> **Set problem 1**:
Summarize the text on mothering and fertility in two sentences.
> **Set problem 2**:
According to the text on mothering and fertility, what was the uterus-shaped amulet from Central America believed to do?
> **Set problem 3**:
Extend the text on mothering and fertility beyond its last sentence.

Alice Neel, Ginny and Elizabeth, 1975, oil on canvas. © The Estate of Alice Neel
A section on mothering includes Alfred Hitchcock’s Psycho, in which a serial killer dresses as his dead mother to murder young women, and the Joni Mitchell song Little Green, imagining the future of the baby daughter whom the musician had to give up for adoption; while another section on fertility includes an ivory anatomical model of a pregnant woman, from 18th-century Germany, and a uterus-shaped amulet from Central America that was believed to enhance reproductive powers.

Stored items
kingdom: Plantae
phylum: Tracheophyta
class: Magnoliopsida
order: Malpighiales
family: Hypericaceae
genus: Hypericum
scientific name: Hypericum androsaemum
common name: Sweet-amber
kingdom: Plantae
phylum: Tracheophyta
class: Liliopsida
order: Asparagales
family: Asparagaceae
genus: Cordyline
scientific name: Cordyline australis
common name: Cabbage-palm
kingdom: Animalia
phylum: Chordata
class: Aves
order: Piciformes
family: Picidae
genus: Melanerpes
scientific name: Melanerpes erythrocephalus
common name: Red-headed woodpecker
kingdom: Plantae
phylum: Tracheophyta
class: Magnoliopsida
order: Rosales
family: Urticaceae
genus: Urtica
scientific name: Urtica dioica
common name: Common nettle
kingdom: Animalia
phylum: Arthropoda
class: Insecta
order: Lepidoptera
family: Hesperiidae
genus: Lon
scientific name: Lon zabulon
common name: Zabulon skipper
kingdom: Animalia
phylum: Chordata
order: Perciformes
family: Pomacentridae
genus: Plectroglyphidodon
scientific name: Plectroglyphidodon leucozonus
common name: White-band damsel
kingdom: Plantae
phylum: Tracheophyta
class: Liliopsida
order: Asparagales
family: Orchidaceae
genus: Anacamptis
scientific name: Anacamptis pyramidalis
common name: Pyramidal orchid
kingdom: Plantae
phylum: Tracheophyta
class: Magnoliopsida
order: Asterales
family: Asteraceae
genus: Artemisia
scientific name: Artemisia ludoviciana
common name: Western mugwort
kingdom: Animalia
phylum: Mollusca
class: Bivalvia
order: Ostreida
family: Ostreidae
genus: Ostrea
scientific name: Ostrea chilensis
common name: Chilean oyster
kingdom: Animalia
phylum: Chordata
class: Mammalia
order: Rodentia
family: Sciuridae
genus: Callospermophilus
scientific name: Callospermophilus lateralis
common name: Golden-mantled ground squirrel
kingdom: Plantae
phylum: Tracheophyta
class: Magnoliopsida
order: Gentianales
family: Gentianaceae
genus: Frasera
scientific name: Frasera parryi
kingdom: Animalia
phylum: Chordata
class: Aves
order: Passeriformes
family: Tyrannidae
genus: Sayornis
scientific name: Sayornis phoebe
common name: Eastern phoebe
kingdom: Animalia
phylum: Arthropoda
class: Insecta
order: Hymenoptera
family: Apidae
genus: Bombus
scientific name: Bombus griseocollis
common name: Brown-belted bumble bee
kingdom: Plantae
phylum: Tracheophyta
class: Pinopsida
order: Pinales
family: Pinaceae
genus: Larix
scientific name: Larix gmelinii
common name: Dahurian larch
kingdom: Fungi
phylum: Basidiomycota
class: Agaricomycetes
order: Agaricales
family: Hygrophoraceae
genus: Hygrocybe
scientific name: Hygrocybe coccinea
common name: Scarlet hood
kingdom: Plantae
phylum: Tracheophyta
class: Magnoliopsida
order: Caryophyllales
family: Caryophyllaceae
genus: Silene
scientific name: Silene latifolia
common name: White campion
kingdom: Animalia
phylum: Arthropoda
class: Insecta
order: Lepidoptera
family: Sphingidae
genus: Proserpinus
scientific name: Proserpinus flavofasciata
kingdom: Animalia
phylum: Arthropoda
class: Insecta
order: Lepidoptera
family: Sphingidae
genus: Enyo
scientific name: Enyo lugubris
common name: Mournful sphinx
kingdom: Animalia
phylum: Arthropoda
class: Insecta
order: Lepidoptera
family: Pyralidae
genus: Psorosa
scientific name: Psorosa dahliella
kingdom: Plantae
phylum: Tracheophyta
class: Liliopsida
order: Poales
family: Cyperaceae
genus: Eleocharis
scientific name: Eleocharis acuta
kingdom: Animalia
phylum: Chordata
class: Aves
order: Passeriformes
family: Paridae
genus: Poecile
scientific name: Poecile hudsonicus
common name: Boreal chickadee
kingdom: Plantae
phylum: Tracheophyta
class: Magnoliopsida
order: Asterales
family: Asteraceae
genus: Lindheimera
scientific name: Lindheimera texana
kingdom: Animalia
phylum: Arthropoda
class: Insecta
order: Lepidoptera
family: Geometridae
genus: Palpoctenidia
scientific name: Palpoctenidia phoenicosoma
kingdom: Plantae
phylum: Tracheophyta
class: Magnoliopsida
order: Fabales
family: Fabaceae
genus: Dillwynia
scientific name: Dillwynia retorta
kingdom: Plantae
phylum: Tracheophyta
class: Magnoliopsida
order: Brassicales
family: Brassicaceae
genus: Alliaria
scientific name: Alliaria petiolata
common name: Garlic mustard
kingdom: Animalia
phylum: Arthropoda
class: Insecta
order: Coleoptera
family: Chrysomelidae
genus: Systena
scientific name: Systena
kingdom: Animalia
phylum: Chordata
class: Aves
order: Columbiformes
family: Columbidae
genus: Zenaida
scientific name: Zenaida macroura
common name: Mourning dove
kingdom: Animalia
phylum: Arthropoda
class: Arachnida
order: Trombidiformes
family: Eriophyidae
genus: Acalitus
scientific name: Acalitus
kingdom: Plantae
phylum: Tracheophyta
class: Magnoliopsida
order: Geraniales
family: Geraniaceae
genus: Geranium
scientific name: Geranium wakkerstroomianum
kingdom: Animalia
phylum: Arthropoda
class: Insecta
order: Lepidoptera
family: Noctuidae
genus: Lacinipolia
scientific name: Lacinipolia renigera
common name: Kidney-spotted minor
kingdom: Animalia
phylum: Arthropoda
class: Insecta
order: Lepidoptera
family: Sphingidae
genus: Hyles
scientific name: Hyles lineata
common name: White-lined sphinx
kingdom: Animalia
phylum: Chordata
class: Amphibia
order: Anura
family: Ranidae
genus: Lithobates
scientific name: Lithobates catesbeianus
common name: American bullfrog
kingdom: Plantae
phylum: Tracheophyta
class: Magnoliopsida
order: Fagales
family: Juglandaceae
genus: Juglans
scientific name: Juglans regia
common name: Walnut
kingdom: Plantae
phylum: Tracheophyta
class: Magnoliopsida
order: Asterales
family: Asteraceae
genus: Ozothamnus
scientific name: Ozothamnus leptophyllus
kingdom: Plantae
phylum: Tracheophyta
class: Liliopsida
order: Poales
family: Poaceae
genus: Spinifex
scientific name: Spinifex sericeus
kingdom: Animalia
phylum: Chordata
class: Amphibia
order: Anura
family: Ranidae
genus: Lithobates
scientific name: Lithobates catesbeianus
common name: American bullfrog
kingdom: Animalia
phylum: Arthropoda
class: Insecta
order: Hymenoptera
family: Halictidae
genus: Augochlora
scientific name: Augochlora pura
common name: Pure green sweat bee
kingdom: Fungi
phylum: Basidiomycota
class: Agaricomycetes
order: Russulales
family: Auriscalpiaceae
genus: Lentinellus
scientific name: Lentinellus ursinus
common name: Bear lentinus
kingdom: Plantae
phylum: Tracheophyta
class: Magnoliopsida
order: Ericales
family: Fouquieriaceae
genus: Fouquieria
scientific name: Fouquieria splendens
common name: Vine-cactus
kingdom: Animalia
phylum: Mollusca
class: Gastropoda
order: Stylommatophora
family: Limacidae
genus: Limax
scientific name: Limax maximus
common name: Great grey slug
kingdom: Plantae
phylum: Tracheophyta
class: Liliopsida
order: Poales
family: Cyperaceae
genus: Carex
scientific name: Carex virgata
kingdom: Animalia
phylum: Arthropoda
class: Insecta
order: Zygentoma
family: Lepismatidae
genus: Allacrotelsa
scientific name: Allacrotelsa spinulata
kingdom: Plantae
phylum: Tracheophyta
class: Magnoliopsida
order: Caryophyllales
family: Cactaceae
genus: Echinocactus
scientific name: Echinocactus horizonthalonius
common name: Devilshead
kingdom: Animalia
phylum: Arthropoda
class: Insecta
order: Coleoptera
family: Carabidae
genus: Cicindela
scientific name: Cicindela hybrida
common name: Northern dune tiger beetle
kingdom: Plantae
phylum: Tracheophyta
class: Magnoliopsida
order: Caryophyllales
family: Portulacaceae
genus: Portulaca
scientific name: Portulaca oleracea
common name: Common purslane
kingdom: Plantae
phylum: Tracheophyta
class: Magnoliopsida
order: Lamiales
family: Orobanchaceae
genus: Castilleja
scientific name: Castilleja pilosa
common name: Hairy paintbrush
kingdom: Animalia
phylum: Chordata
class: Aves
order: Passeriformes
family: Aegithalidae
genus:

> **Output 1**:
The text begins with a credit for Alice Neel's 1975 oil on canvas Ginny and Elizabeth. It then describes a section on mothering that includes Alfred Hitchcock's Psycho and the Joni Mitchell song Little Green, and a section on fertility that includes an 18th-century German ivory anatomical model of a pregnant woman and a uterus-shaped amulet from Central America.

> **Output 2**:
It was believed to enhance reproductive powers.

> **Output 3**:
‘When we started working on this show, some people wondered if this would just be an angry feminist exhibition about the 70s,’ Laurberg recalls. ‘But we really wanted to go beyond the clichés, the images you already know, to contribute with something new. Our images show the big discussions about the value system of the contemporary moment – what are the roles of women in society, but also, what are the premises that our most intimate relationships are negotiated on?’
Jean-Paul Goude in cooperation with Antonio Lopez, Constructivist Maternity Dress from The Grace Jones Show,1979 © Jean-Paul Goude
She is particularly proud to have Grace Jones’ maternity dress in the exhibition’s final section, ‘History of Motherhood: Nine Highlights’, that had been created by Jones’ then-partner Jean-Paul Goude and fashion designer Antonio Lopez. The constructivist outfit wrapped Jones in colourful geometric panels that diverted attention from her protruding belly, so she could continue performing while becoming a mother. It’s an ingenious piece of fashion, but also a commentary on the pressures that continue to be felt by working mothers today. As Laurberg points out, ‘When you see this maternity dress, it seems both really sad and also so creative. So it speaks really to art’s power to create change’.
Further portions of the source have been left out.